[Source texts of formatted documents]
------------------------

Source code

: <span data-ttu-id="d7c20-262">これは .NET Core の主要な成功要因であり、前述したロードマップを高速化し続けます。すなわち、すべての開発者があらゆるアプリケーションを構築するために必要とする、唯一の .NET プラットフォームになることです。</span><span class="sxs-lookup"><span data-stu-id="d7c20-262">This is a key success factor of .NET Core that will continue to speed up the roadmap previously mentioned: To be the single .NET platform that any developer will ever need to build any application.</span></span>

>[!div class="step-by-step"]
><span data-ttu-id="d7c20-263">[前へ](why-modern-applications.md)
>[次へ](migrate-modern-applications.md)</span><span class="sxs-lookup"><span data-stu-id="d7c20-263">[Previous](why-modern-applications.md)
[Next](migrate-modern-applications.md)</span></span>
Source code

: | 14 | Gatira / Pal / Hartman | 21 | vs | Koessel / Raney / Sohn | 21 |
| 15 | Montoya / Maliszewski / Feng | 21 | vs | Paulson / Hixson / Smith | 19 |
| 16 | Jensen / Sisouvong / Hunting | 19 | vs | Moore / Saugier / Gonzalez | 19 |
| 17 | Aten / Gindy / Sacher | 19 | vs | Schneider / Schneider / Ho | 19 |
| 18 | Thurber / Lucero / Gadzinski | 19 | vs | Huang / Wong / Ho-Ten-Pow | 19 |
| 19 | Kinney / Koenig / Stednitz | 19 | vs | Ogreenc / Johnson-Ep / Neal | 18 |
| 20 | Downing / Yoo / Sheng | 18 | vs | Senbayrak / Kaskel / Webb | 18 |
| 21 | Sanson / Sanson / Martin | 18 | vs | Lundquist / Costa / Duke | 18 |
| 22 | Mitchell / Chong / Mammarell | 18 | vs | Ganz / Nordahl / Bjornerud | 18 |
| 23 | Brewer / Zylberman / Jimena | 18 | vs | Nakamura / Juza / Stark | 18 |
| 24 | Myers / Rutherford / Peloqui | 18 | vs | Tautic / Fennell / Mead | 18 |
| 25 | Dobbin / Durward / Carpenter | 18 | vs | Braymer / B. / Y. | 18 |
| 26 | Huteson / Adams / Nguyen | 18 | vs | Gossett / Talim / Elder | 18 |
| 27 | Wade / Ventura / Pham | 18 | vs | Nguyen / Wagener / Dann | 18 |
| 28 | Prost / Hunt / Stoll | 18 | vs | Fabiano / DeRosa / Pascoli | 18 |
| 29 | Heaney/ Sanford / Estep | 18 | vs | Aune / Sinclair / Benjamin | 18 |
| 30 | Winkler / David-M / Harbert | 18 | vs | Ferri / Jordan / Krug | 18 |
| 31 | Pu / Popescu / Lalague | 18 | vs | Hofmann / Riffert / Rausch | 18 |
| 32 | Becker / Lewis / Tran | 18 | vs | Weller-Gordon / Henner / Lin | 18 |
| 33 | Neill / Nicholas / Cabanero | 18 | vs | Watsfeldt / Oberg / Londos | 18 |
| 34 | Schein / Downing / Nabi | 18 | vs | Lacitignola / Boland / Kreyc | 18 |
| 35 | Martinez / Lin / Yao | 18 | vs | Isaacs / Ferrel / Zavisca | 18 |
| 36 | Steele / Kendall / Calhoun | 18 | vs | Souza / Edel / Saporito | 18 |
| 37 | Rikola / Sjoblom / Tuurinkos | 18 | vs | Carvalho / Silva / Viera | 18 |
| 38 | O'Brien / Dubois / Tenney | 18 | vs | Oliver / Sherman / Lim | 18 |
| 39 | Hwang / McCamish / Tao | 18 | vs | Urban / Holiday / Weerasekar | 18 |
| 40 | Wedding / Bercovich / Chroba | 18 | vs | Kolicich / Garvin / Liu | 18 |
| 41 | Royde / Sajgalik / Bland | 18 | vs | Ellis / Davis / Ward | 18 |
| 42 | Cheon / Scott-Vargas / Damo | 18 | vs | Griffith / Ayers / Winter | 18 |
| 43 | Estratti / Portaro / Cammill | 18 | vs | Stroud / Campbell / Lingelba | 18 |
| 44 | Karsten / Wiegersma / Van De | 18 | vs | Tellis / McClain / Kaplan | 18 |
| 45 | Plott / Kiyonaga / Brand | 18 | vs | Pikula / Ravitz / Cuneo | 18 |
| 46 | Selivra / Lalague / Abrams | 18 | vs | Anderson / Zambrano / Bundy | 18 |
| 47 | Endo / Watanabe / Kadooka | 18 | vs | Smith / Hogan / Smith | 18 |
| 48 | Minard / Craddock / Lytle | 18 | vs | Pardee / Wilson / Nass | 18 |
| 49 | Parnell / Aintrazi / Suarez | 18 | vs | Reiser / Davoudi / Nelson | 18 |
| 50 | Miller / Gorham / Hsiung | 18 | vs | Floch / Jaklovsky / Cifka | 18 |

------------------------

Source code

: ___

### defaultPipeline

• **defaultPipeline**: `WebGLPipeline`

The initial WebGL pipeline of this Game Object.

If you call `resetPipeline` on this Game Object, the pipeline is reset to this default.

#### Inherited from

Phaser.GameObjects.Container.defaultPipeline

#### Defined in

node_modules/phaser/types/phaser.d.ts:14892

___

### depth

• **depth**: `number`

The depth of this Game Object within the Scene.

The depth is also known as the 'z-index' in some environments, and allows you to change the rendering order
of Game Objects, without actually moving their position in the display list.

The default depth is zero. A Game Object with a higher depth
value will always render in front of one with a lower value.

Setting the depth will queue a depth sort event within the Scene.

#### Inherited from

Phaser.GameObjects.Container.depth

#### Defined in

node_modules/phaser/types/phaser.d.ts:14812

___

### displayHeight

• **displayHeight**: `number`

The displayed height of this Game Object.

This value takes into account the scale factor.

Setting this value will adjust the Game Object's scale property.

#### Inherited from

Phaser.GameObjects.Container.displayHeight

------------------------

> _Work item_
Copy out each line of the data containing the string "modern".

> _Solution to this exercise_
><span data-ttu-id="d7c20-263">[前へ](why-modern-applications.md)
>[次へ](migrate-modern-applications.md)</span><span class="sxs-lookup"><span data-stu-id="d7c20-263">[Previous](why-modern-applications.md)
[Next](migrate-modern-applications.md)</span></span>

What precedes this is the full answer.